Yasmina Khadra est un écrivain algérien fascinant et passionnant. Il fait même partie de ce club (très) restreint d'écrivains contemporains que j'apprécie et qui ne me déçoivent pas. J'en ai lu une petite vingtaine de ses romans dont, entre autres, le magnifique "Ce que le jour doit à la nuit".



Ici, Khadra quitte l'Algérie, théâtre habituel de ses romans, et se place résolument dans l'Afghanistan du milieu des années 90, lorsque le régime communiste soutenu par l'URSS s'effondre après une guerre meurtrière et dévastatrice. C'est dans cette période très troublée que les talibans prennent le pouvoir dans une capitale Kaboul, dévastée par les années de guerre, instituant un ordre moral féroce sur un fond de misère et de désorganisation de l'État.

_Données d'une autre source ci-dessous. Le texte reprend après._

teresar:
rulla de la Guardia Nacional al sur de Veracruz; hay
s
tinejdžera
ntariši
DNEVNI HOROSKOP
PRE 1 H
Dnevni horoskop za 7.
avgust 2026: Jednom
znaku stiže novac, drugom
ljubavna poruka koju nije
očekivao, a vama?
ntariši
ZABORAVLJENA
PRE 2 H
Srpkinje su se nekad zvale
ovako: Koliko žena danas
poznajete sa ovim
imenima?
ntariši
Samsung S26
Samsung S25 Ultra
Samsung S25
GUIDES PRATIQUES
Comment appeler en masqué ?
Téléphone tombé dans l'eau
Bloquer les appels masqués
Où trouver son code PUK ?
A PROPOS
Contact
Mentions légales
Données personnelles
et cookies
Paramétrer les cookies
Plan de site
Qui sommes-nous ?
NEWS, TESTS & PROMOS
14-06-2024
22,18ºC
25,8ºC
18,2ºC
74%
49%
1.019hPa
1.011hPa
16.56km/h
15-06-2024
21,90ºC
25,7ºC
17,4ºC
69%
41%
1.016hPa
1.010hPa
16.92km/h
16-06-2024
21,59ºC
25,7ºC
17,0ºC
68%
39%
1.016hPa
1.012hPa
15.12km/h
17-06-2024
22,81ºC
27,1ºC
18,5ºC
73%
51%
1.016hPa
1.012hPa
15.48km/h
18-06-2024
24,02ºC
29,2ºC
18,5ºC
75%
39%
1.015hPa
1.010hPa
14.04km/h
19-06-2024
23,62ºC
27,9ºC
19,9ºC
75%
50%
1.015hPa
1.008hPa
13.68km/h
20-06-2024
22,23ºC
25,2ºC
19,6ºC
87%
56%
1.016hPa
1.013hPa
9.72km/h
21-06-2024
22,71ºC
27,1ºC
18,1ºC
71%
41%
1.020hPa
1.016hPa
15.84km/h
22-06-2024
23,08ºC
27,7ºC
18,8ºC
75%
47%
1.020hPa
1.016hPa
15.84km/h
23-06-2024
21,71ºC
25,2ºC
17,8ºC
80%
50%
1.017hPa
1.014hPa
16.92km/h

La loi islamique impose une application rigoureuse de la "charia", qui définit, comme chacun sait, "le chemin qu'il faut suivre".



Un des aspects les plus visibles de ceci concerne les femmes confinées et invisibilisées à l'extérieur dans un tchadri, complètement soumises à un pouvoir masculin tout puissant et interdites de formation ou de travail. Mais au-delà de ça, nombreuses sont les interdictions pour tout le monde comme la musique ou le rire dans la rue. Même parler dans la rue est répréhensible aux yeux de la police des mœurs …



Le livre de Khadra évoque deux couples Atiq et son épouse Musssarat, Mohsen et son épouse Zunaira.



A la base, ces deux couples sont très différents. Mais en fait, ils sont ramenés à des conditions à peu près équivalentes. Le premier Atiq est un gardien de prison de femmes, dont le sort est pratiquement toujours la mort qu'elle soit par lapidation ou par pendaison ou par une balle dans la nuque suivant je ne sais trop quelle règle. Mussarat, est gravement malade. Un reste de morale et d'amour fait que Atiq ne se résout pas à faire ce qu'on lui conseille vivement, c'est-à-dire de répudier sa femme et de la mettre à la rue. En effet, Mussarat l'avait sauvé au temps de l'invasion soviétique …



Le second Mohsen était un fonctionnaire et Zunaira était avocate en des temps plus cléments. C'était un couple de gens aisés que la destruction de leur maison, la désorganisation de l'État et la loi islamique ont jeté dans la misère.



Comme toujours, le style de Khadra est intense et captivant pour réussir à nous plonger dans cette atmosphère accablante, effrayante et complètement anxiogène. D'une première lecture, on en ressort, indigné et révolté de ce qu'un pouvoir religieux est capable d'imposer à des femmes et des hommes par la contrainte. D'une deuxième lecture, apparaissent deux très beaux portraits de ces deux femmes de conditions très différentes mais qui n'ont rien perdu de leur personnalité et d'une certaine idée de la vie, malgré ces lois avilissantes. Elles sont porteuses d'un très fragile espoir. Il y a de la beauté dans le personnage de Mussarat et dans ce qu'elle va tenter par amour ! Et combien de respect doit-on porter à la révolte silencieuse de Zunaira !



En ce qui concerne Mohsen, Khadra analyse le pouvoir de la foule sur son comportement, qu'il ne comprend pas lui-même, lors de la lapidation d'une femme prostituée. S'il est bien entendu que ce pouvoir religieux refuse tout droit à la femme, en corollaire, il transforme insidieusement les hommes en lâches en leur accordant un pouvoir disproportionné qui les désolidarise des femmes. En d'autres termes, la femme ne peut même plus compter sur l'homme, son époux, pour la défendre.



Ce roman, écrit il y a plus de vingt ans, ne cesse malheureusement aujourd'hui, d'être cruellement et toujours actuel.